Most IT organizations are steeped in a tradition of optimization, efficiency, predictability, control, rigor, and process improvement. The emerging e-business economy requires adaptability, speed, collaboration, improvisation, flexibility, innovation, and suppleness. For example, outsourcing (at least that component of outsourcing driven by business-executive frustration with IT) is not a cure, but a symptom -- one of the symptoms of trying to survive in the 21st century with a 1970s management model. In the next 10 years, the gut-wrenching changes in IT organizations will not be in implementing such highly hyped technologies as component development or enterprise application integration, but in overhauling the pivotal leadership practices required to grow adaptable organizations.
Observe the management style in mainline IT organizations versus that in Microsoft, Sun, Netscape, or Amazon.com. These high-tech companies didn't pick their management style because it felt good; market turbulence drove them there. "Successful firms in fiercely competitive and unpredictably shifting industries pursue a competing on the edge strategy," write Shona Brown and Kathleen Eisenhardt in Competing on the Edge: Strategy as Structured Chaos.2 "The goal of this strategy is not efficiency or optimality in the usual sense. Rather, the goal is flexibility -- that is, adaptation to current change and evolution over time, resilience in the face of setbacks, and the ability to locate the constantly changing sources of advantage. Ultimately, it means engaging in continual reinvention." We need to focus less on what organizations "ought" to do and focus more on what is actually working in the rough and tumble real world.
Proponents of optimization, from business process reengineering (BPR) to the SEI's CMM, denigrate anything that does not fit their model as "immature" and "undisciplined." They consider concepts such as "good-enough software" to be vile. But let's look at results, starting with the fact that BPR has been an unmitigated failure. Furthermore, if we view each CMM level as a "product" and acknowledge that fewer than 10 luxury models (i.e., Level 5) have been sold in 15 years, then how can we view the CMM as successful? Maybe the reason the CMM isn't more widely used is not our immaturity, but the fact that our world is not stable enough for optimizing practices based on assumptions of controllability and predictability to deliver the results we need.

※

**Task list:**
**A.** Name the high-tech companies that the IT management text sets against mainline IT organizations.
**B.** Echo the IT management text word for word, starting at "Most IT organizations" and running up to and including "grow adaptable organizations.".

**Information provided:**
※

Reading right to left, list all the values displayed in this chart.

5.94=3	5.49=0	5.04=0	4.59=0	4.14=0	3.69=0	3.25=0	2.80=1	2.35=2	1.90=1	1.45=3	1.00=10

※

**Answer section:**
**A.** Microsoft, Sun, Netscape, Amazon.com

**B.**
Most IT organizations are steeped in a tradition of optimization, efficiency, predictability, control, rigor, and process improvement. The emerging e-business economy requires adaptability, speed, collaboration, improvisation, flexibility, innovation, and suppleness. For example, outsourcing (at least that component of outsourcing driven by business-executive frustration with IT) is not a cure, but a symptom -- one of the symptoms of trying to survive in the 21st century with a 1970s management model. In the next 10 years, the gut-wrenching changes in IT organizations will not be in implementing such highly hyped technologies as component development or enterprise application integration, but in overhauling the pivotal leadership practices required to grow adaptable organizations.